Global recorded music sales fell by almost $1.5bn (£930m) last year as digital piracy continued to take its toll on the industry, with the UK losing its mantle as the third-largest music market after “physical” sales of CDs collapsed by almost a fifth.

However, other sources are not so quick to claim that a decline in such sales can be solely attributed to piracy.

via Global recorded music sales fall almost $1.5bn amid increased piracy | Business | guardian.co.uk.

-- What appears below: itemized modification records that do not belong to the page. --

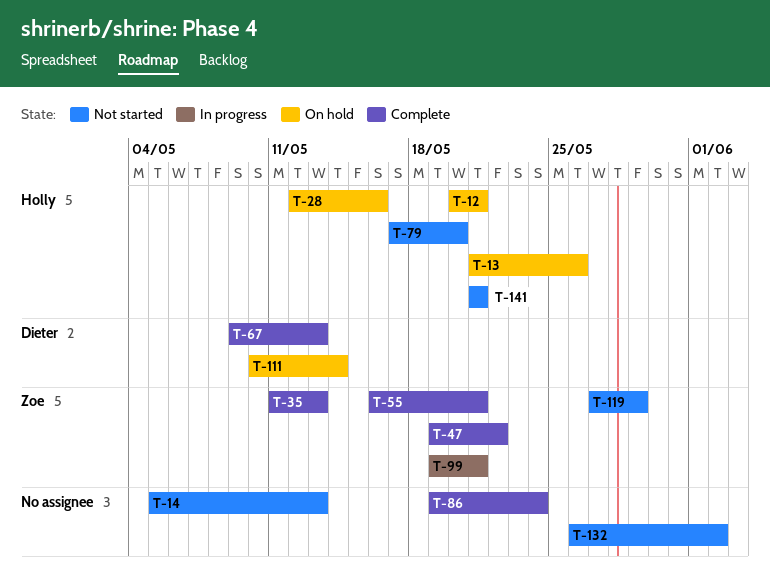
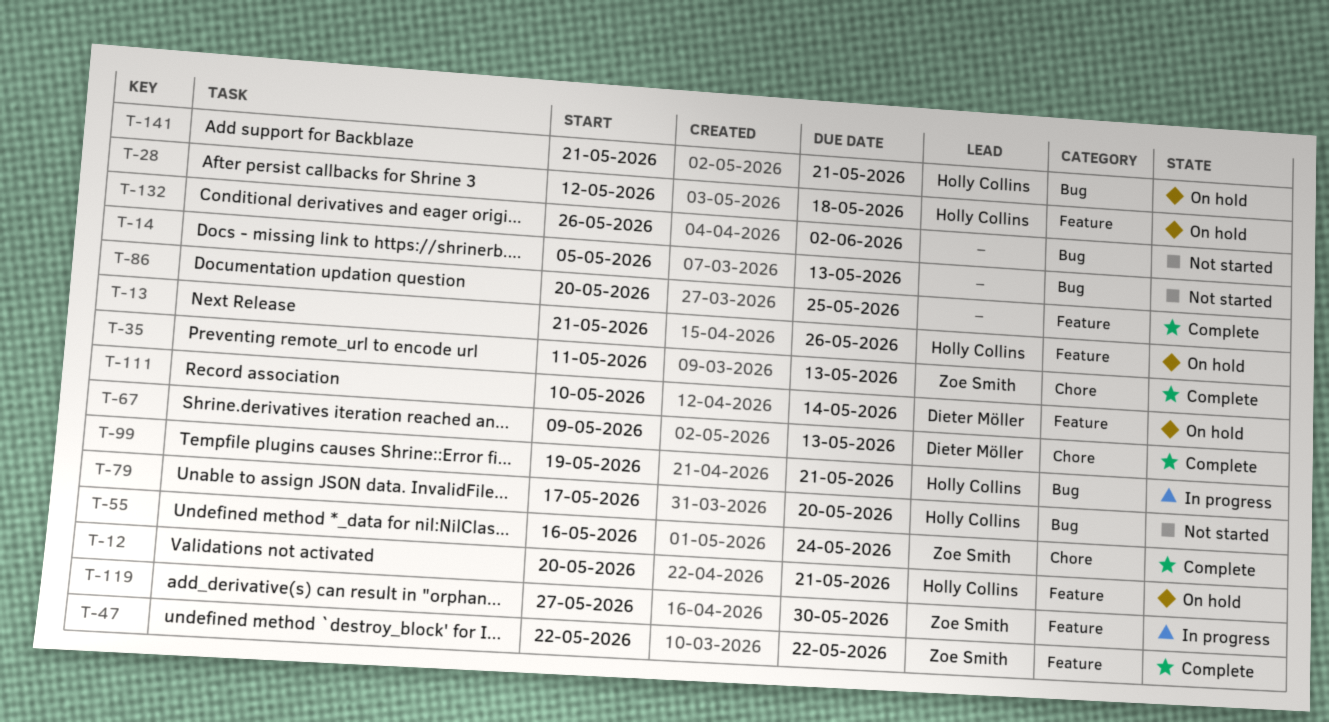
T-28, due: May 16 -> May 18
T-47, start: May 19 -> May 22
T-55, due: May 21 -> May 24
T-86, start: May 19 -> May 20
T-86, due: May 24 -> May 25
T-99, owner: Zoe Smith -> Holly Collins
T-119, status: Not started -> In progress
T-119, due: May 29 -> May 30
T-141, status: Not started -> On hold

Piracy is the Future of TV: commercial TV sucks relative to illicit services – Boing Boing

Until Apple launched the iTunes store, it was much easier to pirate music than to legally download it. This post looks at how illegally downloaded TV shows are currently preferable to legal alternatives for many people:

“Piracy is the Future of Television” is Abigail De Kosnik’s Convergence Culture Consortium paper on the many ways in which piracy is preferable to buying legitimate online TV options. None of these advantages are related to price — it may be hard to compete with free, but it’s impossible to compete with free when you offer something worse than the free option.

via Piracy is the Future of TV: commercial TV sucks relative to illicit services – Boing Boing.

Pirating the 2011 Oscars – Waxy.org

Following on from yesterday’s AS Film lesson, the data for piracy and the 2011 Oscars is out, with an excellent post at waxy.org. It is interesting to see how the situation changes each year, with studios taking anti-piracy steps such as watermarking screener copies, and pirates working round this. For example:

For the first year, the first high-quality leak of a film — Harry Potter and the Deathly Hallows — was a PPV rip, most likely from a hotel’s new movie releases on pay-per-view.

There is a Google spreadsheet containing all the data that shows the full picture.

One prediction: The end of the DVD screener is near. This year, Fox Searchlight distributed three screeners with iTunes — 127 Hours, Black Swan, and Conviction — to all 93,000 voting members of the Screen Actors’ Guild, marking the first time a major studio’s used Apple’s service for screener distribution.

Voters get the additional convenience of being able to watch films on their computers, Apple TVs, iPads and iPhones, while studios save the time and expense of distributing physical media. If this experiment’s successful, it seems likely other studios will follow.

via Pirating the 2011 Oscars – Waxy.org.